This module implements SkipScan; an optimization for SELECT DISTINCT ON
.
Usually for SELECT DISTINCT ON
Postgres will plan either a UNIQUE
over a
sorted path, or some form of aggregate. In either case, it needs to scan the
entire table, even in cases where there are only a few unique values.
A skip scan optimizes this case when we have an ordered index. Instead of
scanning the entire table and deduplicating after, the scan remembers the last
value returned, and searches the index for the next value after that one. This
means that for a table with k
keys, with u
distinct values, a skip scan runs
in time u * log(k)
as opposed to scanning then deduplicating, which takes time
k
. We can write the number of unique values u
as of function of k
by
dividing by the number of repeats r
i.e. u = k/r
this means that a skip scan
will be faster if each key is repeated more than a logarithmic number of times,
i.e. if r > log(k)
then u * log(k) < k/log(k) * log(k) < k
.
We plan our skip scan with a tree something like
Custom Scan (SkipScan) on table
-> Index Scan using table_key_idx on table
Index Cond: (key > NULL)
After each iteration through the SkipScan
we replace the key > NULL
with
a key > [next value we are returning]
and restart the underlying IndexScan
.
There are some subtleties around NULL
handling, see the source file for more
detail.
To plan our SkipScan we look for a compatible plan, for instance
Unique
-> Index Scan
or
Unique
-> Merge Append
-> Index Scan
...
given such a plan, we know the index is sorted in an order with the distinct
key(s) first, so we can add quals to the IndexScan
representing the previous
key returned, and thus skip over the repeated values. The Unique
node tells us
which columns are relevant.
We use this to create plans that look like
Unique
-> Custom Scan (SkipScan) on skip_scan
-> Index Scan using skip_scan_dev_name_idx on skip_scan
or
Unique
-> Merge Append
Sort Key: _hyper_2_1_chunk.dev_name
-> Custom Scan (SkipScan) on _hyper_2_1_chunk
-> Index Scan using _hyper_2_1_chunk_idx on _hyper_2_1_chunk
-> Custom Scan (SkipScan) on _hyper_2_2_chunk
-> Index Scan using _hyper_2_2_chunk_idx on _hyper_2_2_chunk
respectively. While we could remove the top-level Unique node for the single chunk/normal table case we keep it so we don't need to support projection as postgres won't modify the SkipScan targetlist that way.

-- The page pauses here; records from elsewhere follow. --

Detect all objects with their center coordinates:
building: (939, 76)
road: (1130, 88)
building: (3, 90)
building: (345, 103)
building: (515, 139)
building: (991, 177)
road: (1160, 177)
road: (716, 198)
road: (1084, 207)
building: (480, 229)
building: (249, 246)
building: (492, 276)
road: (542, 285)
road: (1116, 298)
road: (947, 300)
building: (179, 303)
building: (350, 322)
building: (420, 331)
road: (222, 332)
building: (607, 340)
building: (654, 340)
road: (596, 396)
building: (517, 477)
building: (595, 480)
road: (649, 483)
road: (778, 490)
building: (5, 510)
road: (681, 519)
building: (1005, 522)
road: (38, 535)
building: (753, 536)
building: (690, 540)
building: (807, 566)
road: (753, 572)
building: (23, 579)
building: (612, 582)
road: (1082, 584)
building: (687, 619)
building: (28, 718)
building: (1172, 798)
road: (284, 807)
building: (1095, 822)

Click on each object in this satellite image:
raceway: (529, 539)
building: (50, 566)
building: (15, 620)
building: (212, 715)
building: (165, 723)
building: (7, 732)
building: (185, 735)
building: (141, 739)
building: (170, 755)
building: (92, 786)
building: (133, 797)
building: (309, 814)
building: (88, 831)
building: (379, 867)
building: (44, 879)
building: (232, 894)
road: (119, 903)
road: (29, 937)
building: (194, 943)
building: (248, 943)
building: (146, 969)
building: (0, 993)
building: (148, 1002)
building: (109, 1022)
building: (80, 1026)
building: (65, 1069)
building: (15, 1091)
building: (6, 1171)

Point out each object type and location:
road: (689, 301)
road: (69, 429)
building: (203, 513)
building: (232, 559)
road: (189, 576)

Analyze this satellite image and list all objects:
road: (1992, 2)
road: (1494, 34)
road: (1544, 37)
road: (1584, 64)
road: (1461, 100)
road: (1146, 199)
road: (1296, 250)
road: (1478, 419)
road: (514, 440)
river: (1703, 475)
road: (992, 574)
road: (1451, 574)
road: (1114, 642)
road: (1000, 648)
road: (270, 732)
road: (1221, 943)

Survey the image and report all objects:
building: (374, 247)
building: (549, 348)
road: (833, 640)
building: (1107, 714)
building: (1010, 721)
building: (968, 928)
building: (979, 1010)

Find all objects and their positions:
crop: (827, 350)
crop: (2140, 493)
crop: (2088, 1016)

Upstream postgres is also working on a skip scan implementation, see e.g. https://commitfest.postgresql.org/32/1741/ As when this document was first written, it is not yet merged. Their strategy involves integrating this functionality into the btree searching code, and will be available in PG15 at the earliest. The two implementations should not interfere with eachother.